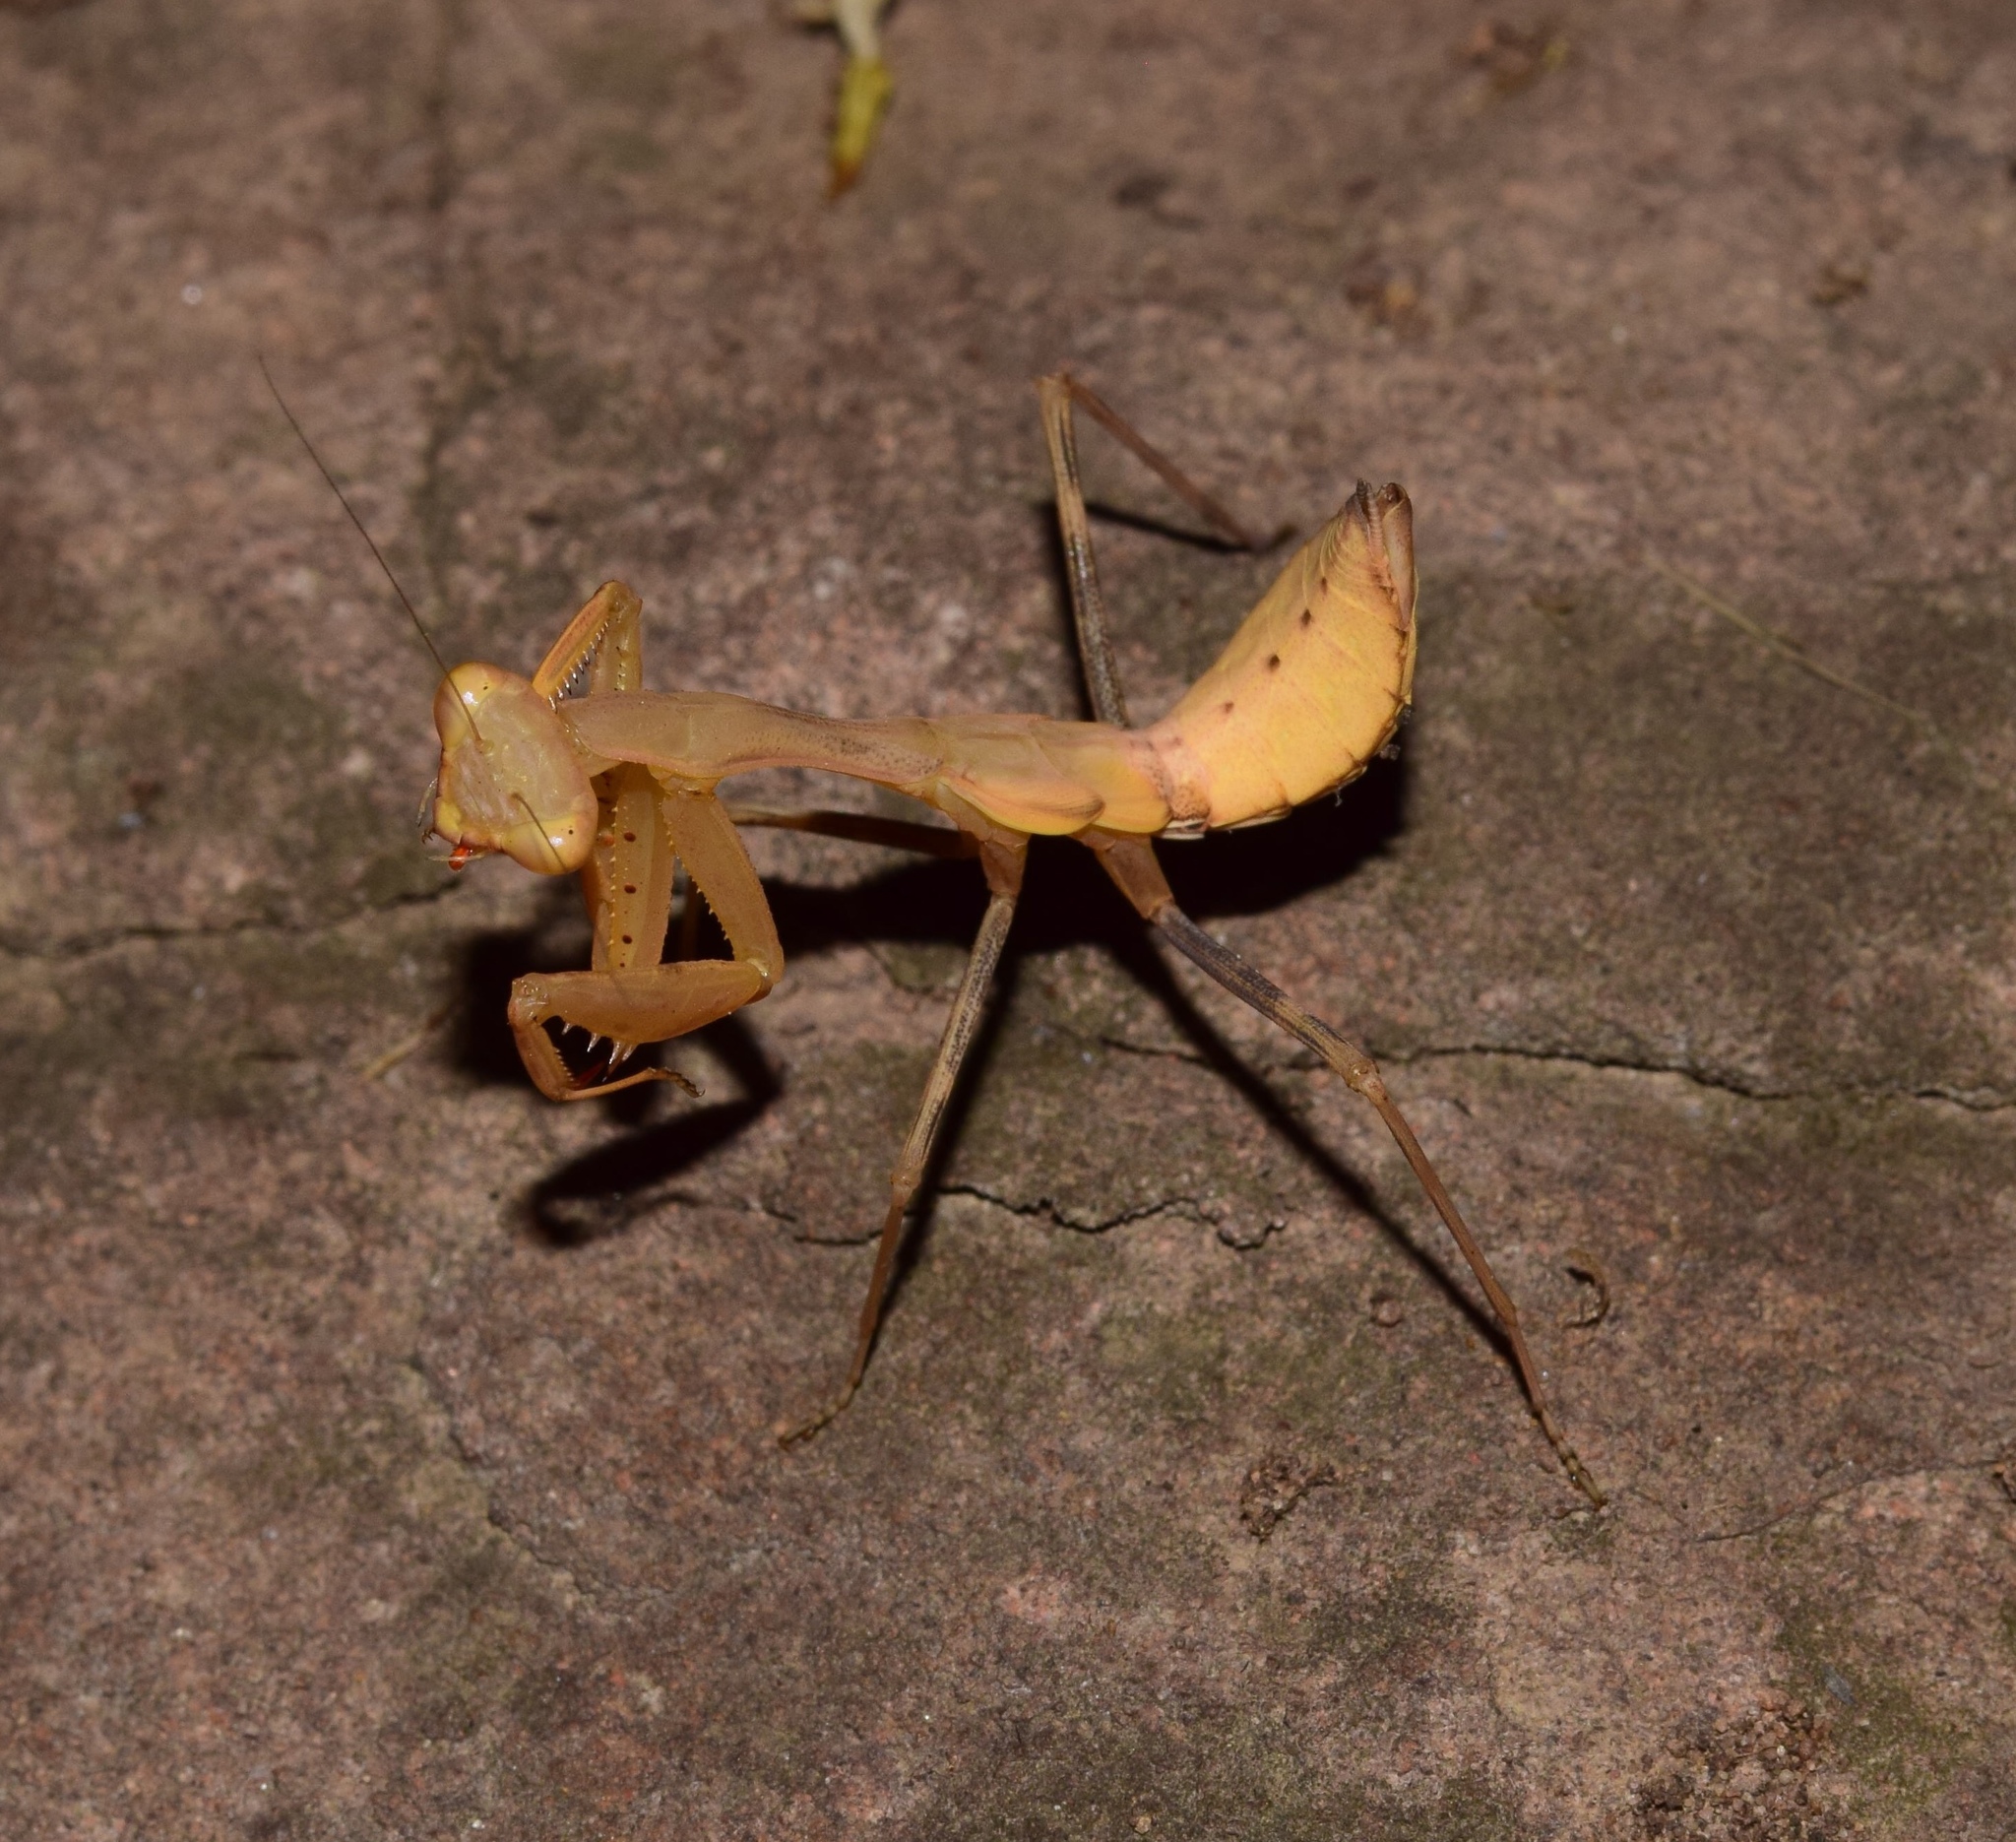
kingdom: Animalia
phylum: Arthropoda
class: Insecta
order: Mantodea
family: Miomantidae
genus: Miomantis
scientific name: Miomantis caffra
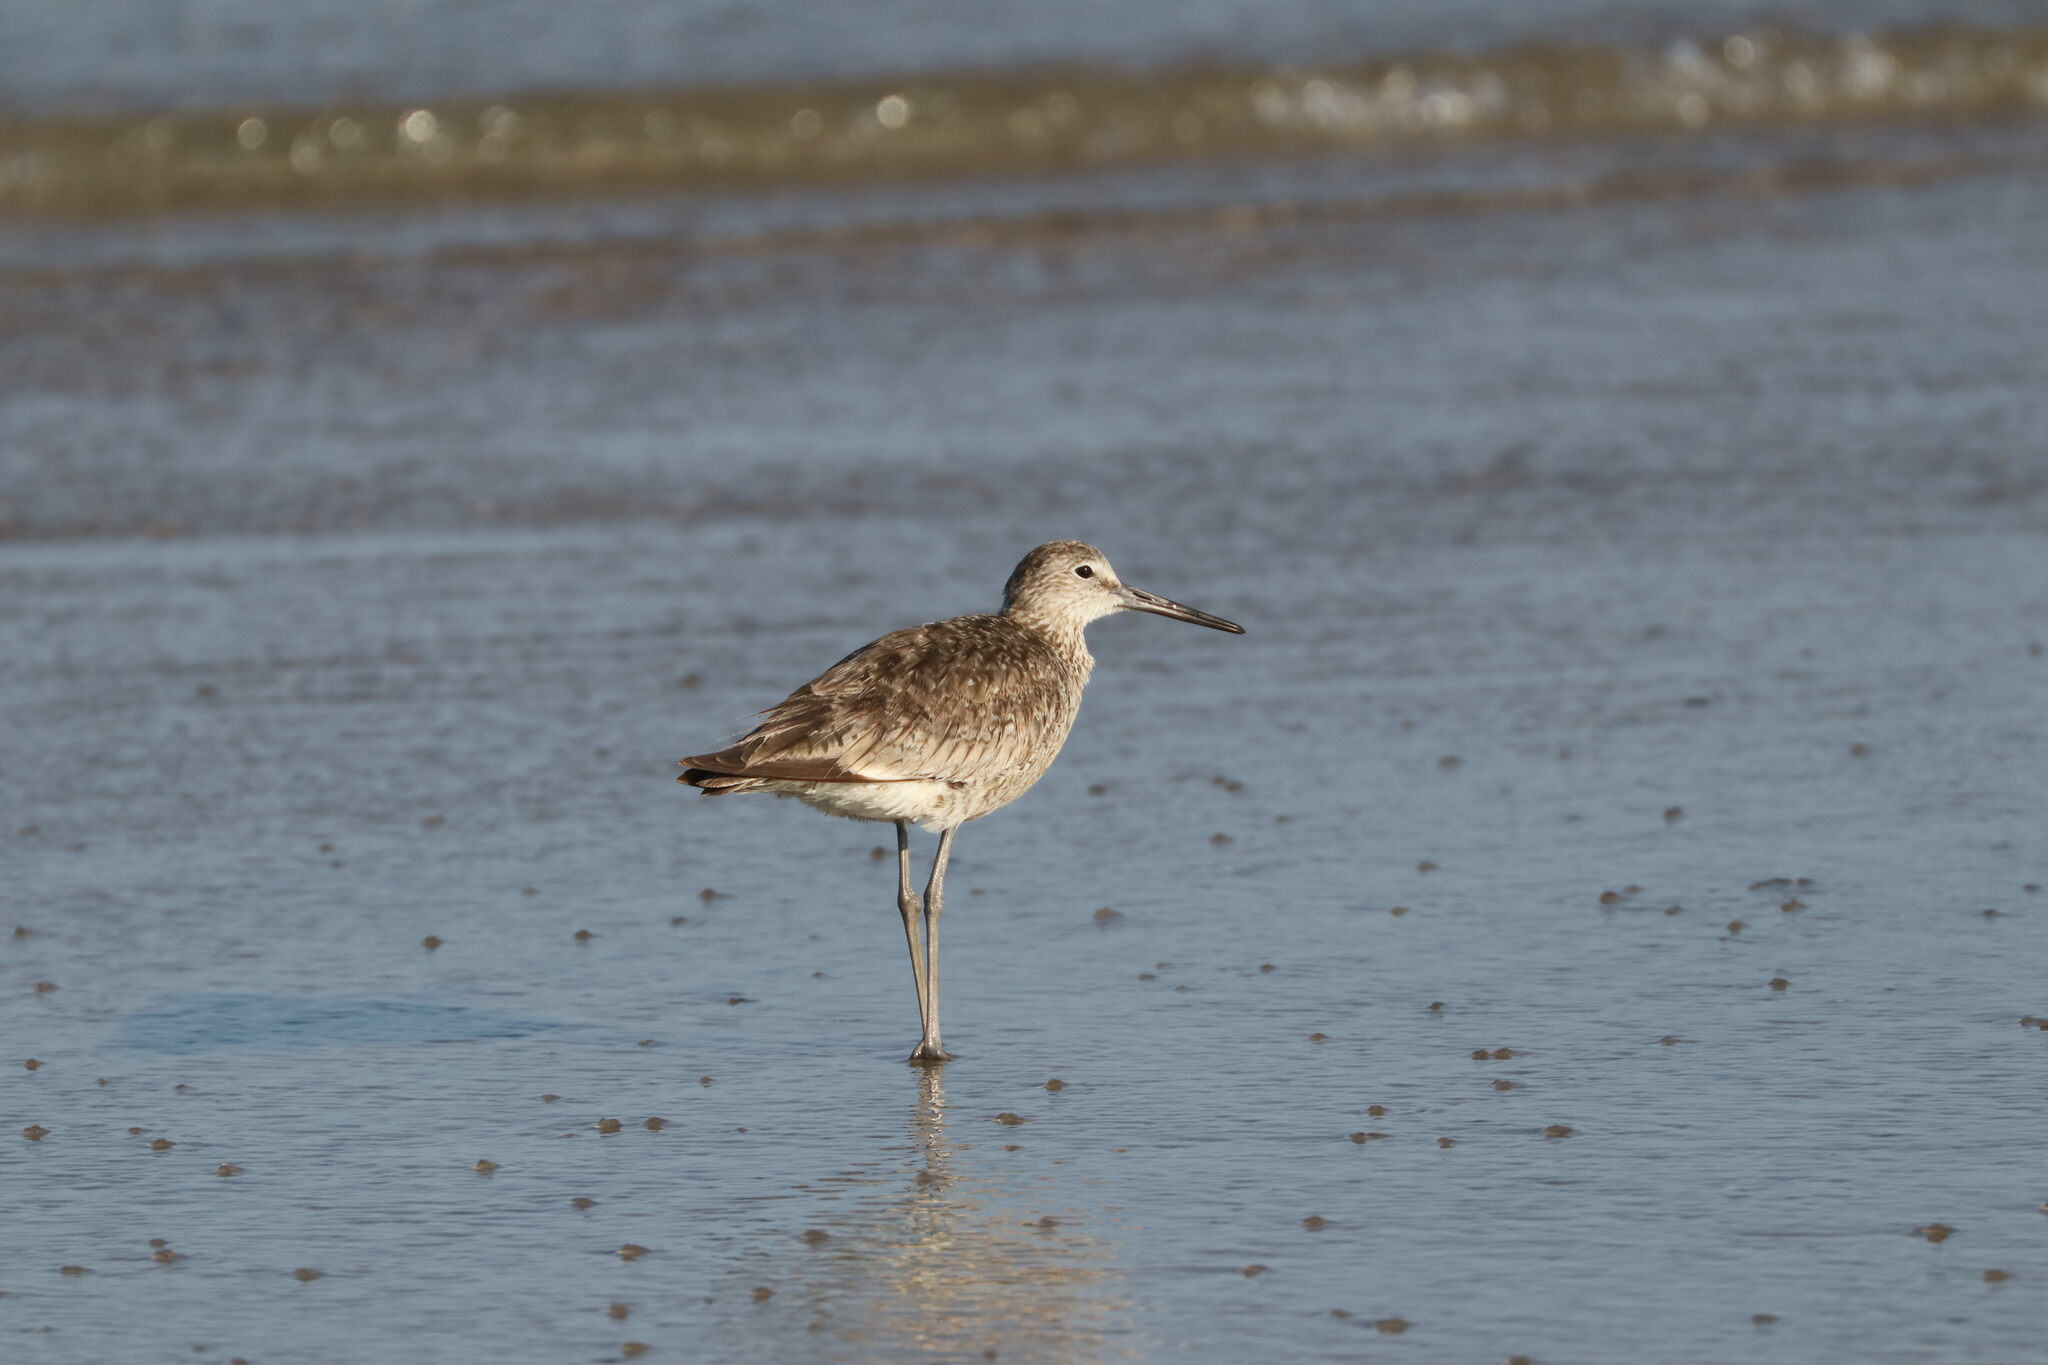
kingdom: Animalia
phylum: Chordata
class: Aves
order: Charadriiformes
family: Scolopacidae
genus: Tringa
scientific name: Tringa semipalmata
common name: Willet
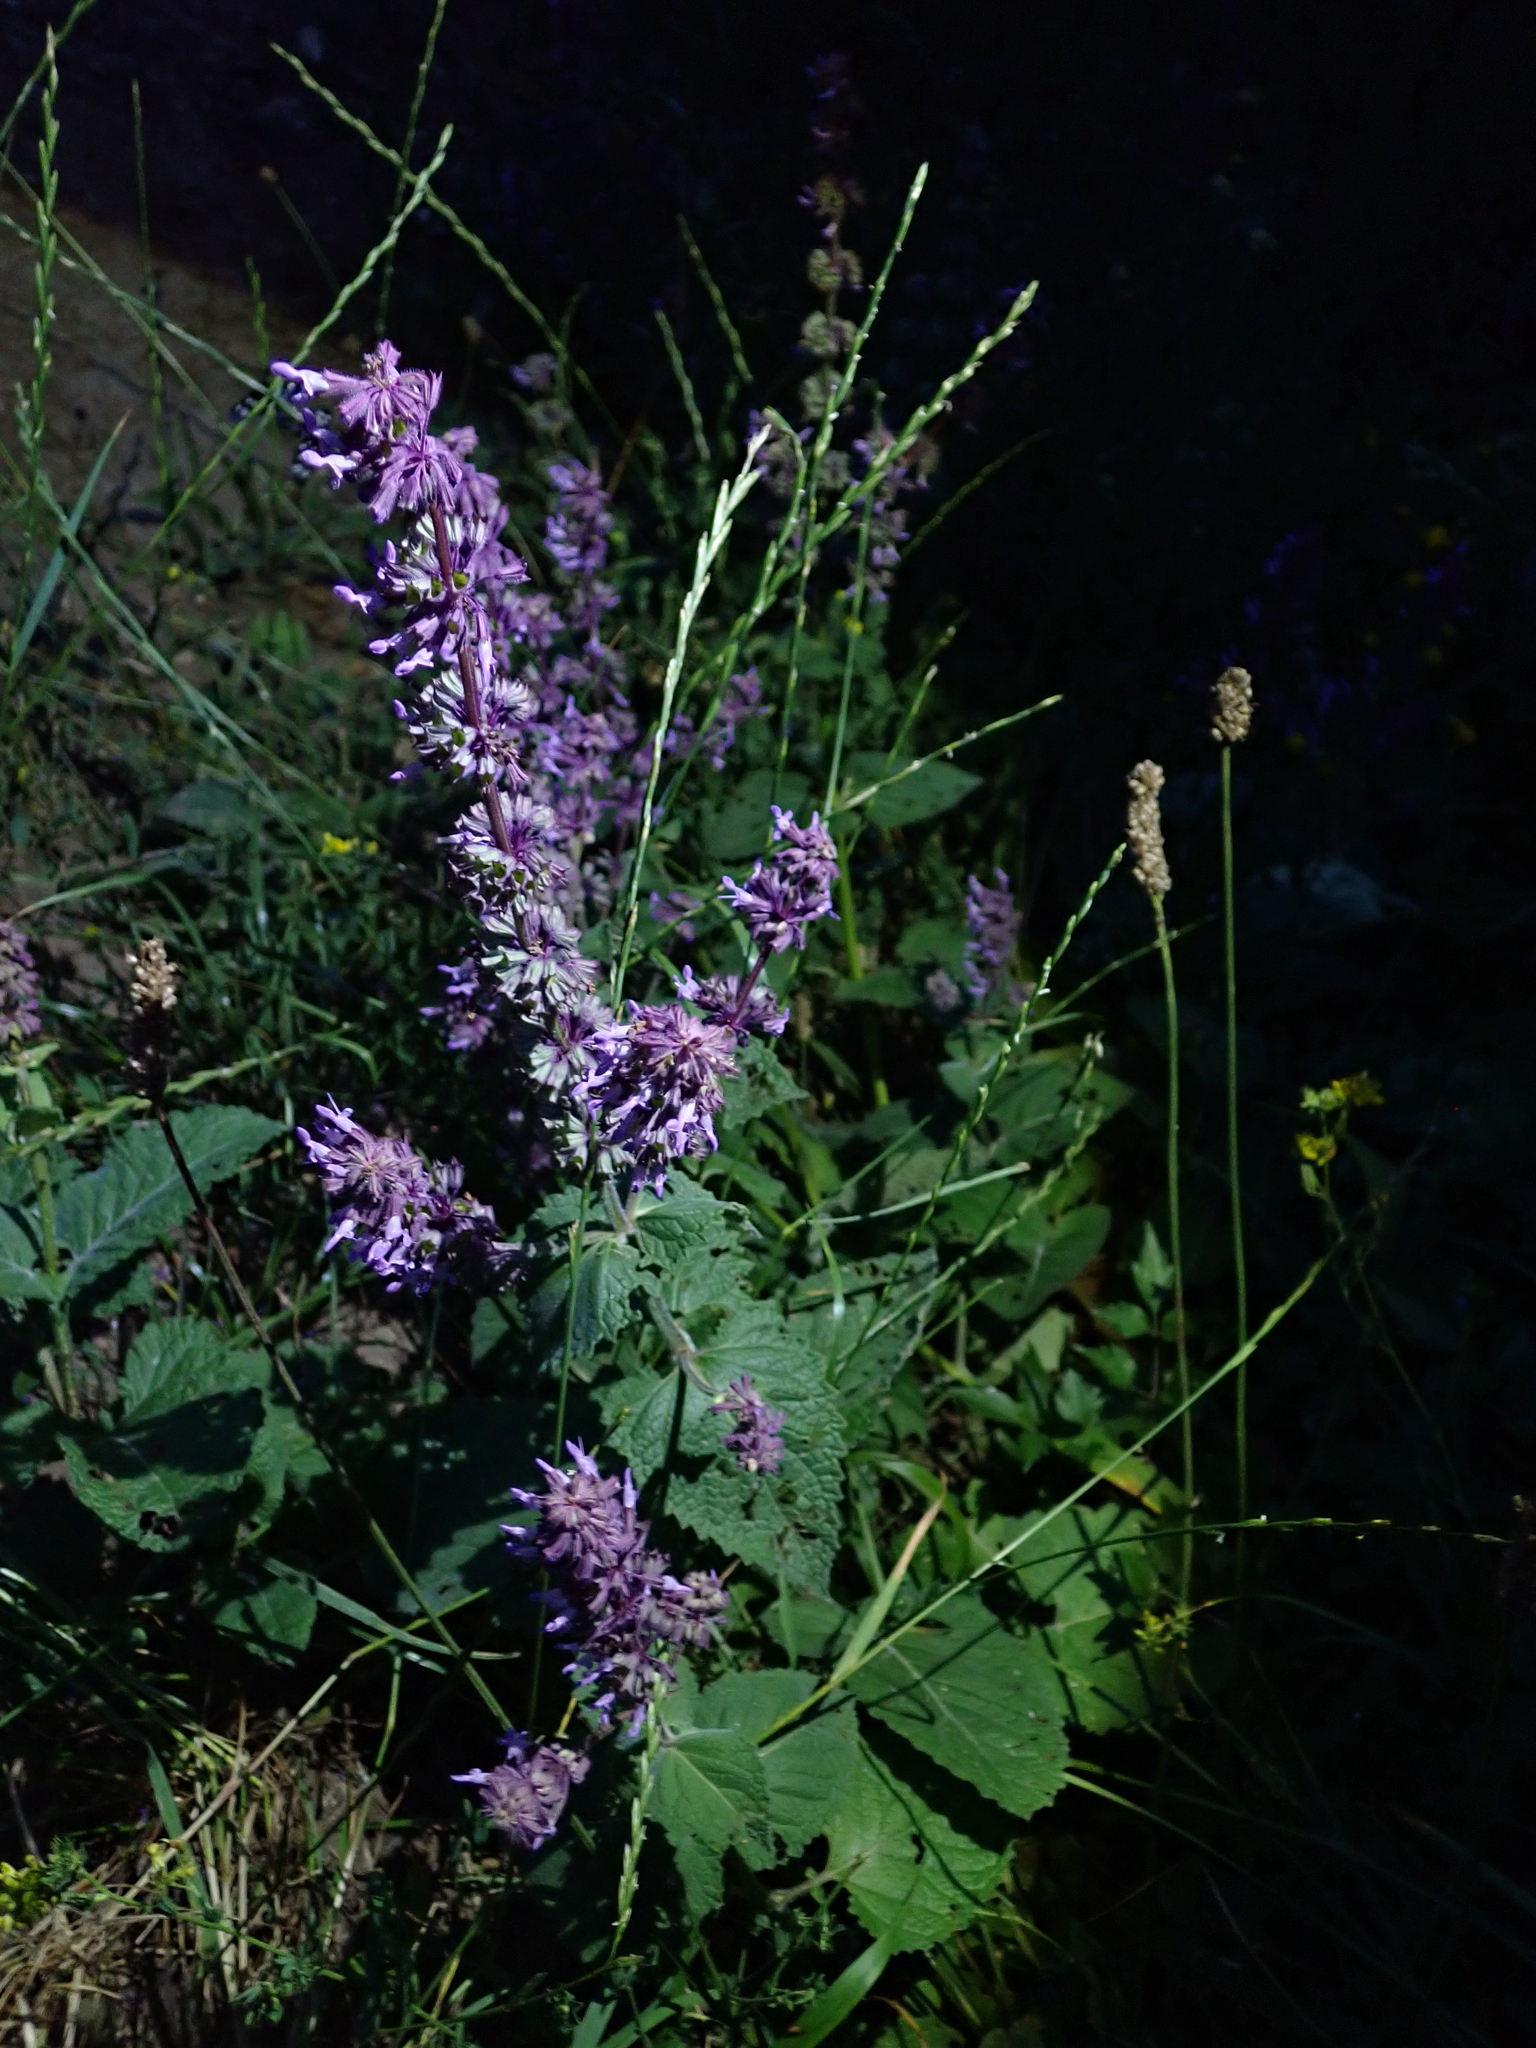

=-=-=-=-=

**WORK TO COMPLETE**. Render the text lines of all the entries above as a JSON list of strings, with one string per line and blank lines omitted. Leave the pictures out of the answer.

**SOLUTION**.
[
  "kingdom: Animalia",
  "phylum: Arthropoda",
  "class: Insecta",
  "order: Mantodea",
  "family: Miomantidae",
  "genus: Miomantis",
  "scientific name: Miomantis caffra",
  "kingdom: Animalia",
  "phylum: Chordata",
  "class: Aves",
  "order: Charadriiformes",
  "family: Scolopacidae",
  "genus: Tringa",
  "scientific name: Tringa semipalmata",
  "common name: Willet"
]